■ **EXERCISE**:
Every line of the listing below should come back exactly as written, with no images.

■ **RECORDS FOR PROCESSING**:
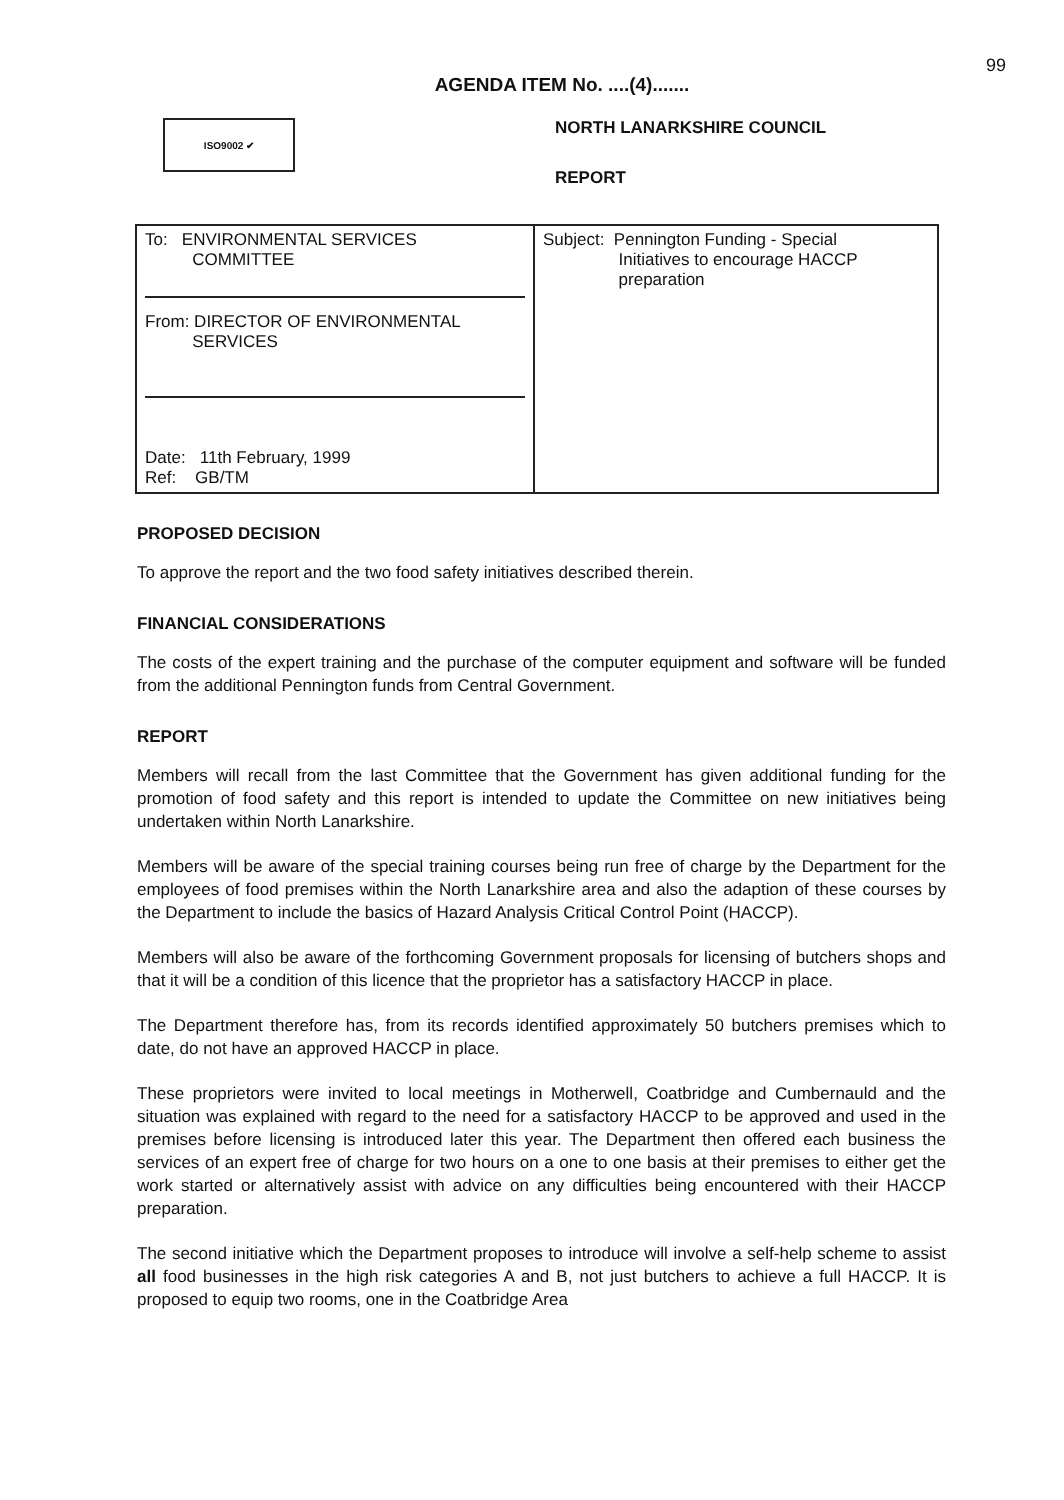99
AGENDA ITEM No. ....(4).......
ISO9002 ✔
NORTH LANARKSHIRE COUNCIL
REPORT
| To: ENVIRONMENTAL SERVICES COMMITTEE From: DIRECTOR OF ENVIRONMENTAL SERVICES Date: 11th February, 1999 Ref: GB/TM | Subject: Pennington Funding - Special Initiatives to encourage HACCP preparation |
PROPOSED DECISION
To approve the report and the two food safety initiatives described therein.
FINANCIAL CONSIDERATIONS
The costs of the expert training and the purchase of the computer equipment and software will be funded from the additional Pennington funds from Central Government.
REPORT
Members will recall from the last Committee that the Government has given additional funding for the promotion of food safety and this report is intended to update the Committee on new initiatives being undertaken within North Lanarkshire.
Members will be aware of the special training courses being run free of charge by the Department for the employees of food premises within the North Lanarkshire area and also the adaption of these courses by the Department to include the basics of Hazard Analysis Critical Control Point (HACCP).
Members will also be aware of the forthcoming Government proposals for licensing of butchers shops and that it will be a condition of this licence that the proprietor has a satisfactory HACCP in place.
The Department therefore has, from its records identified approximately 50 butchers premises which to date, do not have an approved HACCP in place.
These proprietors were invited to local meetings in Motherwell, Coatbridge and Cumbernauld and the situation was explained with regard to the need for a satisfactory HACCP to be approved and used in the premises before licensing is introduced later this year. The Department then offered each business the services of an expert free of charge for two hours on a one to one basis at their premises to either get the work started or alternatively assist with advice on any difficulties being encountered with their HACCP preparation.
The second initiative which the Department proposes to introduce will involve a self-help scheme to assist all food businesses in the high risk categories A and B, not just butchers to achieve a full HACCP. It is proposed to equip two rooms, one in the Coatbridge Area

■ **SOLUTION**:
99
AGENDA ITEM No. ....(4).......
ISO9002 ✔
NORTH LANARKSHIRE COUNCIL
REPORT
| To: ENVIRONMENTAL SERVICES COMMITTEE From: DIRECTOR OF ENVIRONMENTAL SERVICES Date: 11th February, 1999 Ref: GB/TM | Subject: Pennington Funding - Special Initiatives to encourage HACCP preparation |
PROPOSED DECISION
To approve the report and the two food safety initiatives described therein.
FINANCIAL CONSIDERATIONS
The costs of the expert training and the purchase of the computer equipment and software will be funded from the additional Pennington funds from Central Government.
REPORT
Members will recall from the last Committee that the Government has given additional funding for the promotion of food safety and this report is intended to update the Committee on new initiatives being undertaken within North Lanarkshire.
Members will be aware of the special training courses being run free of charge by the Department for the employees of food premises within the North Lanarkshire area and also the adaption of these courses by the Department to include the basics of Hazard Analysis Critical Control Point (HACCP).
Members will also be aware of the forthcoming Government proposals for licensing of butchers shops and that it will be a condition of this licence that the proprietor has a satisfactory HACCP in place.
The Department therefore has, from its records identified approximately 50 butchers premises which to date, do not have an approved HACCP in place.
These proprietors were invited to local meetings in Motherwell, Coatbridge and Cumbernauld and the situation was explained with regard to the need for a satisfactory HACCP to be approved and used in the premises before licensing is introduced later this year. The Department then offered each business the services of an expert free of charge for two hours on a one to one basis at their premises to either get the work started or alternatively assist with advice on any difficulties being encountered with their HACCP preparation.
The second initiative which the Department proposes to introduce will involve a self-help scheme to assist all food businesses in the high risk categories A and B, not just butchers to achieve a full HACCP. It is proposed to equip two rooms, one in the Coatbridge Area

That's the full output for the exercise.